In 2007, Vala played in Division Three of the World Cricket League in Darwin and represented his country at the 2007 South Pacific Games, where he won a gold medal in the cricket tournament.

==International career==
He made his One Day International (ODI) debut on 8 November 2014 against Hong Kong in Australia. He made his Twenty20 International debut against Ireland in the 2015 ICC World Twenty20 Qualifier tournament on 15 July 2015.

In June 2015 on his first-class cricket debut, he scored a match-winning 124 not out against the Netherlands in the 2015–17 ICC Intercontinental Cup. He scored three hundreds in his first four matches, also making centuries against Ireland (120) and Namibia (144 not out).

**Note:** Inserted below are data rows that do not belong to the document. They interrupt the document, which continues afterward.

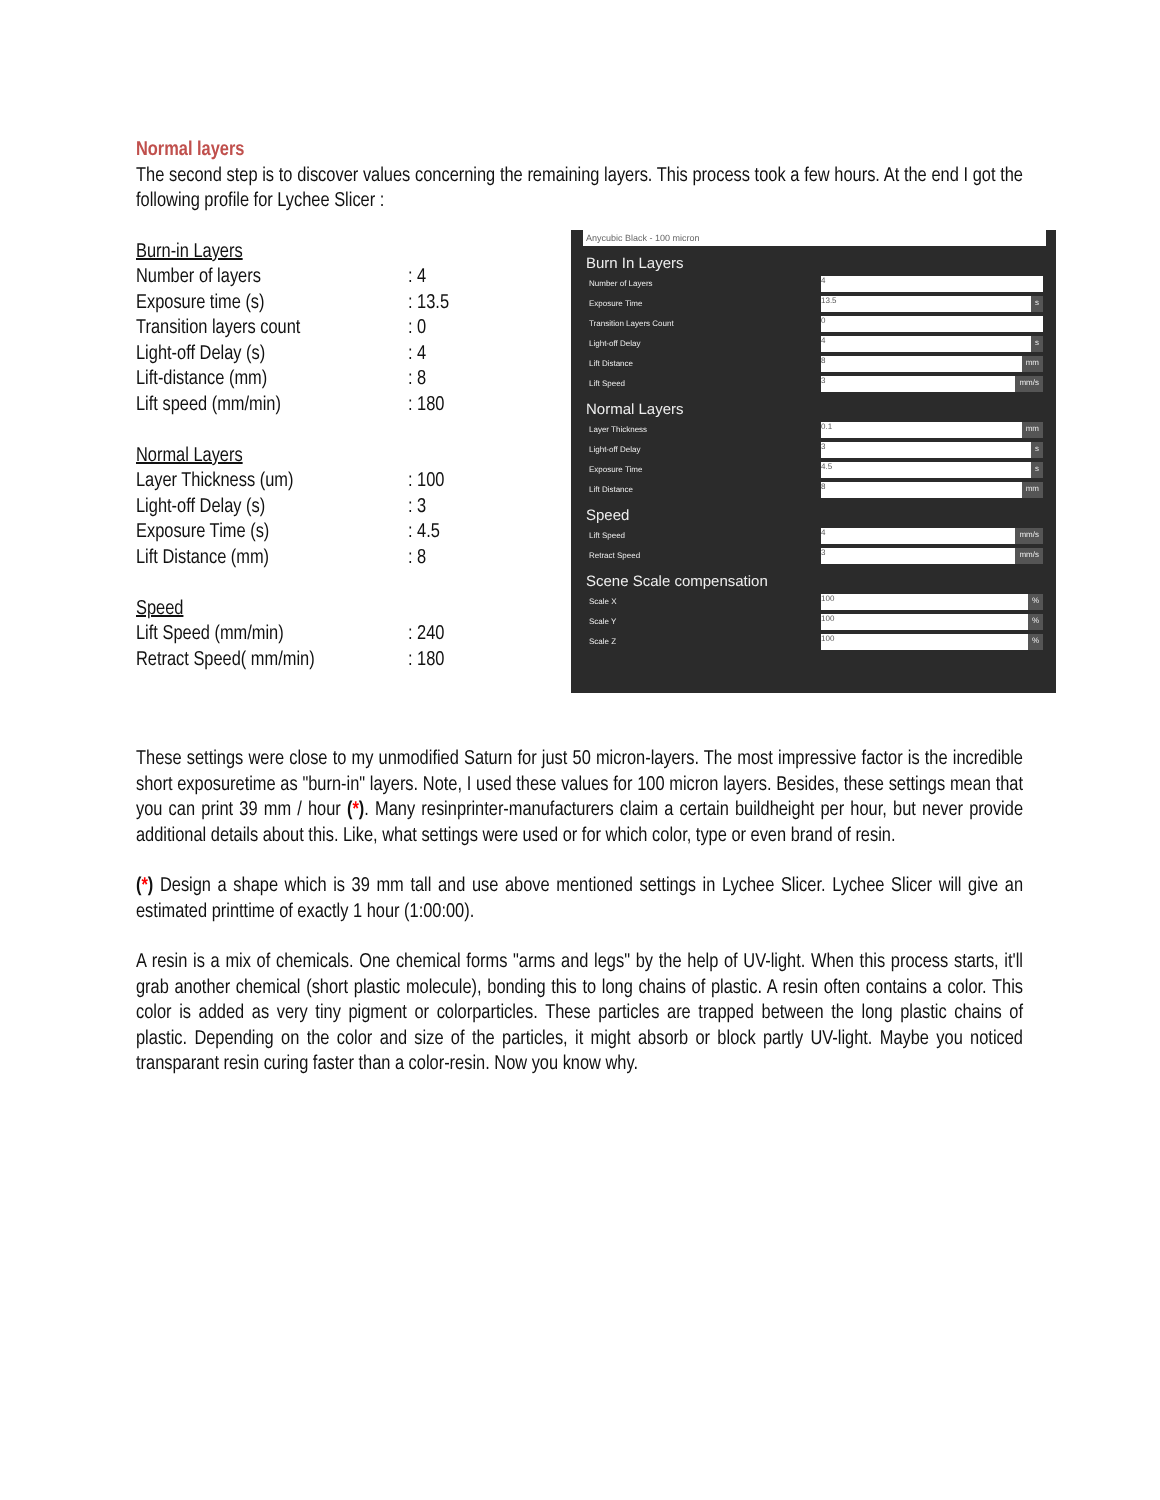Normal layers
The second step is to discover values concerning the remaining layers. This process took a few hours. At the end I got the following profile for Lychee Slicer :
| Burn-in Layers | |
| Number of layers | : 4 |
| Exposure time (s) | : 13.5 |
| Transition layers count | : 0 |
| Light-off Delay (s) | : 4 |
| Lift-distance (mm) | : 8 |
| Lift speed (mm/min) | : 180 |
| Normal Layers | |
| Layer Thickness (um) | : 100 |
| Light-off Delay (s) | : 3 |
| Exposure Time (s) | : 4.5 |
| Lift Distance (mm) | : 8 |
| Speed | |
| Lift Speed (mm/min) | : 240 |
| Retract Speed( mm/min) | : 180 |
Anycubic Black - 100 micron
Burn In Layers
Number of Layers 4
Exposure Time 13.5 s
Transition Layers Count 0
Light-off Delay 4 s
Lift Distance 8 mm
Lift Speed 3 mm/s
Normal Layers
Layer Thickness 0.1 mm
Light-off Delay 3 s
Exposure Time 4.5 s
Lift Distance 8 mm
Speed
Lift Speed 4 mm/s
Retract Speed 3 mm/s
Scene Scale compensation
Scale X 100%
Scale Y 100%
Scale Z 100%
These settings were close to my unmodified Saturn for just 50 micron-layers. The most impressive factor is the incredible short exposuretime as "burn-in" layers. Note, I used these values for 100 micron layers. Besides, these settings mean that you can print 39 mm / hour (*). Many resinprinter-manufacturers claim a certain buildheight per hour, but never provide additional details about this. Like, what settings were used or for which color, type or even brand of resin.
(*) Design a shape which is 39 mm tall and use above mentioned settings in Lychee Slicer. Lychee Slicer will give an estimated printtime of exactly 1 hour (1:00:00).
A resin is a mix of chemicals. One chemical forms "arms and legs" by the help of UV-light. When this process starts, it'll grab another chemical (short plastic molecule), bonding this to long chains of plastic. A resin often contains a color. This color is added as very tiny pigment or colorparticles. These particles are trapped between the long plastic chains of plastic. Depending on the color and size of the particles, it might absorb or block partly UV-light. Maybe you noticed transparant resin curing faster than a color-resin. Now you know why.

In February 2018, the International Cricket Council (ICC) named Vala as one of the ten players to watch ahead of the 2018 Cricket World Cup Qualifier tournament. In June 2018, at the Papua New Guinea Cricket Awards he won the Tony Elly Medal for the best male player.

In August 2018, he was named as the captain of Papua New Guinea's squad for Group A of the 2018–19 ICC World Twenty20 East Asia-Pacific Qualifier tournament. He was the leading run-scorer in Group A of the tournament, with 294 runs in six matches. In March 2019, he was named as the captain of Papua New Guinea's squad for the Regional Finals of the 2018–19 ICC World Twenty20 East Asia-Pacific Qualifier tournament. The following month, he was named captain of Papua New Guinea's squad for the 2019 ICC World Cricket League Division Two tournament in Namibia.

In June 2019, he was selected to represent the Papua New Guinea cricket team in the men's tournament at the 2019 Pacific Games. In September 2019, Vala was named as the captain of Papua New Guinea's squad for the 2019 United States Tri-Nation Series. In the final match of the series, against Namibia, he scored his first ODI century, with 104 runs from 114 balls.

In September 2019, he was named as the captain of Papua New Guinea's squad for the 2019 ICC T20 World Cup Qualifier tournament in the United Arab Emirates. Ahead of the tournament, the ICC named him as the key player in Papua New Guinea's squad. He was the leading run-scorer for Papua New Guinea in the tournament, with 197 runs in eight matches.

In November 2020, Vala was nominated for the ICC Men's Associate Cricketer of the Decade award. In August 2021, Vala was named as the captain of Papua New Guinea's squad for the 2021 ICC Men's T20 World Cup.

In May 2024, he was named the captain in Papua New Guinea's squad for the 2024 ICC Men's T20 World Cup tournament.

== Personal ==
Vala is married to Papua New Guinean women's national team cricketer Pauke Siaka.